Prolific investor. Contrarian extraordinaire. Investment banker. Best-selling author. Jim Rogers wears many hats, and is not tied down by labels or conventional wisdom, but has refused to bite the bullet when it comes to investing in start-ups, which he considers notoriously high-risk.

Yet, even Rogers appears to be joining the bandwagon going by his track record over the last 12 months, during which he has invested in four start-ups. He defends his decision and says his start-up investments are not about the capital. The entrepreneurs approached him directly, which got him interested, and Rogers is not changing his spots.

“These founders were smart people and they reached out to me and asked, would you invest with us, and I said yes,” he said in a recent interview.

Three of his investments in this space are Korean firms, including Standard Graphene, the country’s first manufacturer of graphene, a thin layer of pure carbon.

“Graphene, according to scientists, is going to be as important to the world as scientists. I did not say that, but scientists say it—it is thinner than paper and stronger than steel and they can even use (it) to purify salt water. I have been bullish on graphene for a long time, and all of a sudden an entrepreneur in this space shows up—he has been in this business for a while, and therefore I put in some small amount of money,” Rogers explained.
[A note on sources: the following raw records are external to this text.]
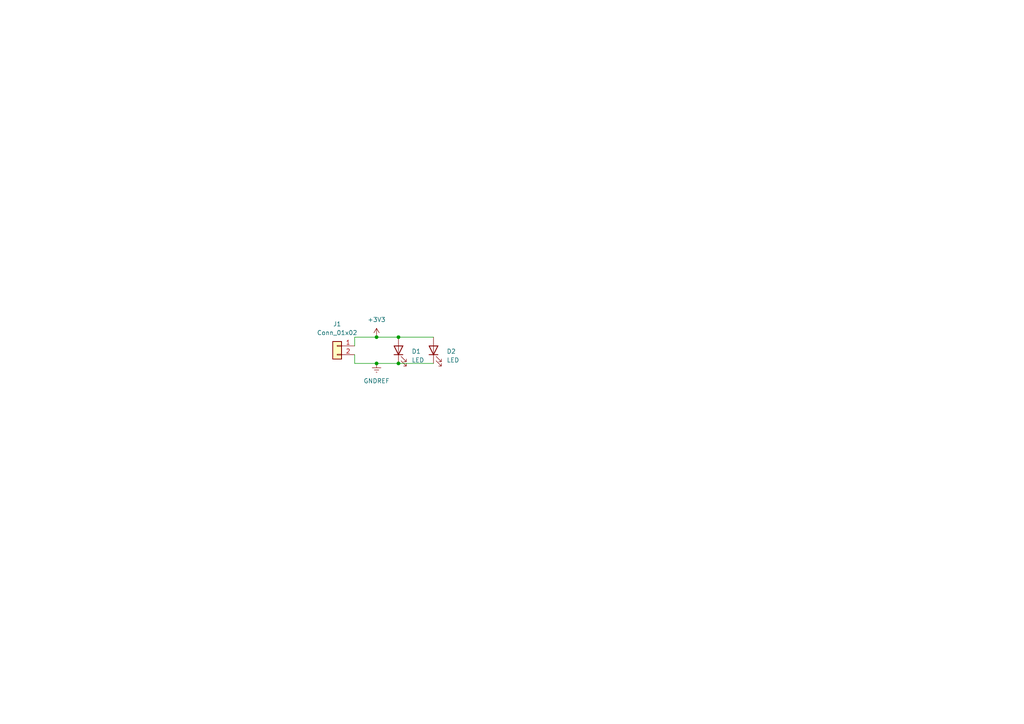
<source format=kicad_sch>
(kicad_sch
	(version 20231120)
	(generator "eeschema")
	(generator_version "8.0")
	(uuid "8cf4ec00-333f-4aee-b78a-946008246dc9")
	(paper "A4")
	
	(junction
		(at 109.22 97.79)
		(diameter 0)
		(color 0 0 0 0)
		(uuid "55e88c7d-6eeb-4fc9-9bf2-386120638e7d")
	)
	(junction
		(at 109.22 105.41)
		(diameter 0)
		(color 0 0 0 0)
		(uuid "5e412d6d-d313-4816-bdca-377441d1700b")
	)
	(junction
		(at 115.57 97.79)
		(diameter 0)
		(color 0 0 0 0)
		(uuid "a21cf2bc-533c-4c36-a2e0-d307eb2f4c50")
	)
	(junction
		(at 115.57 105.41)
		(diameter 0)
		(color 0 0 0 0)
		(uuid "d89c93d3-4953-458b-8319-1f59338779f1")
	)
	(wire
		(pts
			(xy 115.57 97.79) (xy 125.73 97.79)
		)
		(stroke
			(width 0)
			(type default)
		)
		(uuid "1bc71fd5-4339-4a0a-91f7-e8cd98cf0a7c")
	)
	(wire
		(pts
			(xy 102.87 102.87) (xy 102.87 105.41)
		)
		(stroke
			(width 0)
			(type default)
		)
		(uuid "27d0426c-61ee-4c6d-8d3a-592717348b63")
	)
	(wire
		(pts
			(xy 102.87 97.79) (xy 109.22 97.79)
		)
		(stroke
			(width 0)
			(type default)
		)
		(uuid "2a60bd2b-4e73-49ba-a6e4-69ff6ee29a06")
	)
	(wire
		(pts
			(xy 102.87 100.33) (xy 102.87 97.79)
		)
		(stroke
			(width 0)
			(type default)
		)
		(uuid "32d245f8-18ce-499e-bfa7-27ba8ea9eacb")
	)
	(wire
		(pts
			(xy 102.87 105.41) (xy 109.22 105.41)
		)
		(stroke
			(width 0)
			(type default)
		)
		(uuid "810e9e9f-c1a3-4f37-beb6-92701c093a03")
	)
	(wire
		(pts
			(xy 109.22 97.79) (xy 115.57 97.79)
		)
		(stroke
			(width 0)
			(type default)
		)
		(uuid "a4132ace-c1f5-452f-8dce-569feb2ff768")
	)
	(wire
		(pts
			(xy 109.22 105.41) (xy 115.57 105.41)
		)
		(stroke
			(width 0)
			(type default)
		)
		(uuid "b7d9aa89-aeaa-40a6-85a0-da3f7e514c6f")
	)
	(wire
		(pts
			(xy 115.57 105.41) (xy 125.73 105.41)
		)
		(stroke
			(width 0)
			(type default)
		)
		(uuid "e56ff445-a97d-45f0-9bb5-cb371831a8b6")
	)
	(symbol
		(lib_id "Device:LED")
		(at 125.73 101.6 90)
		(unit 1)
		(exclude_from_sim no)
		(in_bom yes)
		(on_board yes)
		(dnp no)
		(fields_autoplaced yes)
		(uuid "3e7308fb-b939-491e-8b2a-bc95479b5f29")
		(property "Reference" "D2"
			(at 129.54 101.9174 90)
			(effects
				(font
					(size 1.27 1.27)
				)
				(justify right)
			)
		)
		(property "Value" "LED"
			(at 129.54 104.4574 90)
			(effects
				(font
					(size 1.27 1.27)
				)
				(justify right)
			)
		)
		(property "Footprint" "Library:led2835"
			(at 125.73 101.6 0)
			(effects
				(font
					(size 1.27 1.27)
				)
				(hide yes)
			)
		)
		(property "Datasheet" "~"
			(at 125.73 101.6 0)
			(effects
				(font
					(size 1.27 1.27)
				)
				(hide yes)
			)
		)
		(property "Description" "Light emitting diode"
			(at 125.73 101.6 0)
			(effects
				(font
					(size 1.27 1.27)
				)
				(hide yes)
			)
		)
		(pin "1"
			(uuid "3c9c4c1d-81d9-4666-955d-d432de04202c")
		)
		(pin "2"
			(uuid "2d5d8d56-3bb6-4803-b201-937d158e9fc7")
		)
		(instances
			(project "LED"
				(path "/8cf4ec00-333f-4aee-b78a-946008246dc9"
					(reference "D2")
					(unit 1)
				)
			)
		)
	)
	(symbol
		(lib_id "power:+3V3")
		(at 109.22 97.79 0)
		(unit 1)
		(exclude_from_sim no)
		(in_bom yes)
		(on_board yes)
		(dnp no)
		(fields_autoplaced yes)
		(uuid "475a8569-d3c7-4140-b0ec-d1b705e69b86")
		(property "Reference" "#PWR01"
			(at 109.22 101.6 0)
			(effects
				(font
					(size 1.27 1.27)
				)
				(hide yes)
			)
		)
		(property "Value" "+3V3"
			(at 109.22 92.71 0)
			(effects
				(font
					(size 1.27 1.27)
				)
			)
		)
		(property "Footprint" ""
			(at 109.22 97.79 0)
			(effects
				(font
					(size 1.27 1.27)
				)
				(hide yes)
			)
		)
		(property "Datasheet" ""
			(at 109.22 97.79 0)
			(effects
				(font
					(size 1.27 1.27)
				)
				(hide yes)
			)
		)
		(property "Description" "Power symbol creates a global label with name \"+3V3\""
			(at 109.22 97.79 0)
			(effects
				(font
					(size 1.27 1.27)
				)
				(hide yes)
			)
		)
		(pin "1"
			(uuid "2d0bf956-0fb8-40cc-bbd8-66e69d4d42bd")
		)
		(instances
			(project "LED"
				(path "/8cf4ec00-333f-4aee-b78a-946008246dc9"
					(reference "#PWR01")
					(unit 1)
				)
			)
		)
	)
	(symbol
		(lib_id "Connector_Generic:Conn_01x02")
		(at 97.79 100.33 0)
		(mirror y)
		(unit 1)
		(exclude_from_sim no)
		(in_bom yes)
		(on_board yes)
		(dnp no)
		(fields_autoplaced yes)
		(uuid "6523ae35-5f22-467e-aee4-1a44c1359041")
		(property "Reference" "J1"
			(at 97.79 93.98 0)
			(effects
				(font
					(size 1.27 1.27)
				)
			)
		)
		(property "Value" "Conn_01x02"
			(at 97.79 96.52 0)
			(effects
				(font
					(size 1.27 1.27)
				)
			)
		)
		(property "Footprint" "Connector_PinHeader_2.54mm:PinHeader_1x02_P2.54mm_Horizontal"
			(at 97.79 100.33 0)
			(effects
				(font
					(size 1.27 1.27)
				)
				(hide yes)
			)
		)
		(property "Datasheet" "~"
			(at 97.79 100.33 0)
			(effects
				(font
					(size 1.27 1.27)
				)
				(hide yes)
			)
		)
		(property "Description" "Generic connector, single row, 01x02, script generated (kicad-library-utils/schlib/autogen/connector/)"
			(at 97.79 100.33 0)
			(effects
				(font
					(size 1.27 1.27)
				)
				(hide yes)
			)
		)
		(pin "2"
			(uuid "0c1f8193-c52b-4743-92b9-d51c4eb5573a")
		)
		(pin "1"
			(uuid "3fd40819-4a20-4ed2-8083-d48660ea9c6c")
		)
		(instances
			(project "LED"
				(path "/8cf4ec00-333f-4aee-b78a-946008246dc9"
					(reference "J1")
					(unit 1)
				)
			)
		)
	)
	(symbol
		(lib_id "power:GNDREF")
		(at 109.22 105.41 0)
		(unit 1)
		(exclude_from_sim no)
		(in_bom yes)
		(on_board yes)
		(dnp no)
		(fields_autoplaced yes)
		(uuid "9451e6c1-97b4-416d-bd2a-71f1facd06b8")
		(property "Reference" "#PWR02"
			(at 109.22 111.76 0)
			(effects
				(font
					(size 1.27 1.27)
				)
				(hide yes)
			)
		)
		(property "Value" "GNDREF"
			(at 109.22 110.49 0)
			(effects
				(font
					(size 1.27 1.27)
				)
			)
		)
		(property "Footprint" ""
			(at 109.22 105.41 0)
			(effects
				(font
					(size 1.27 1.27)
				)
				(hide yes)
			)
		)
		(property "Datasheet" ""
			(at 109.22 105.41 0)
			(effects
				(font
					(size 1.27 1.27)
				)
				(hide yes)
			)
		)
		(property "Description" "Power symbol creates a global label with name \"GNDREF\" , reference supply ground"
			(at 109.22 105.41 0)
			(effects
				(font
					(size 1.27 1.27)
				)
				(hide yes)
			)
		)
		(pin "1"
			(uuid "9f2cf8e6-a964-4659-a348-2c661d679932")
		)
		(instances
			(project "LED"
				(path "/8cf4ec00-333f-4aee-b78a-946008246dc9"
					(reference "#PWR02")
					(unit 1)
				)
			)
		)
	)
	(symbol
		(lib_id "Device:LED")
		(at 115.57 101.6 90)
		(unit 1)
		(exclude_from_sim no)
		(in_bom yes)
		(on_board yes)
		(dnp no)
		(fields_autoplaced yes)
		(uuid "dd26258b-d256-4106-b2ed-1c667607c6ed")
		(property "Reference" "D1"
			(at 119.38 101.9174 90)
			(effects
				(font
					(size 1.27 1.27)
				)
				(justify right)
			)
		)
		(property "Value" "LED"
			(at 119.38 104.4574 90)
			(effects
				(font
					(size 1.27 1.27)
				)
				(justify right)
			)
		)
		(property "Footprint" "Library:led2835"
			(at 115.57 101.6 0)
			(effects
				(font
					(size 1.27 1.27)
				)
				(hide yes)
			)
		)
		(property "Datasheet" "~"
			(at 115.57 101.6 0)
			(effects
				(font
					(size 1.27 1.27)
				)
				(hide yes)
			)
		)
		(property "Description" "Light emitting diode"
			(at 115.57 101.6 0)
			(effects
				(font
					(size 1.27 1.27)
				)
				(hide yes)
			)
		)
		(pin "1"
			(uuid "4a283374-8dc4-4143-9999-51eecf280284")
		)
		(pin "2"
			(uuid "d516d85f-91ce-4b38-801c-937022ed2957")
		)
		(instances
			(project "LED"
				(path "/8cf4ec00-333f-4aee-b78a-946008246dc9"
					(reference "D1")
					(unit 1)
				)
			)
		)
	)
	(sheet_instances
		(path "/"
			(page "1")
		)
	)
)
</source>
Rogers has also invested in two fintech start-ups—Korea’s Wealth & Liberty, which provides financial advisory services using a robot adviser, and Chinese online brokerage firm Tiger Brokers. The latter was also his first investment in a Chinese start-up.

Rogers said he is “investing in the founders” and not the companies. “I know nothing about fintech. But I found these were smart people and they contacted me directly,” he said.

Tiger Brokers, which allows Chinese investors to buy stocks from the US and Hong Kong, recently disclosed a funding round worth $14.5 million, the third for the company since it was founded three years ago. Rogers declined to state the amount he had put into the company, whose other investors include heavyweights such as Xiaomi Technology, China Growth Capital, and Citic Securities.

His logic behind investing in Tiger Brokers: “I know the Chinese are going to be huge forces worldwide in the financial markets for the rest of the century.”

Rogers’ first start-up investment was in 2016, when he invested an undisclosed amount of capital in Illimus, a Korean cosmetics company.

His investment was based on the fact that he found its founders were “smart and driven”, rather than the company’s prospects.

“If I lose all my start-up investments, it is not the end of the world. The way I look at it—if these investments come to nothing, I won’t even notice. I don’t pay any attention to my start-up investments,” he added.

But as an investor, by keeping away from start-ups, did he pass up on the opportunity to make huge returns over the last few decades?

“Many of the start-ups have become gigantic, or will become gigantic in the next 20 years. But thousands of start-ups have disappeared in the last 20 years. We remember Facebook because it is successful, but we don’t remember MySpace—it was a gigantic failure backed by unbelievably smart people with money including (News Corp. chief Rupert) Murdoch.”

“Ask me again in 10 years, and even 10 years later, I don’t think I will have many more start-up investments than I have now. Maybe some really smart guy or woman comes and meets me, I may do something, but I am not changing my spots and my start-up investments are all coincidental,” the veteran US investor, who now lives in Singapore, added.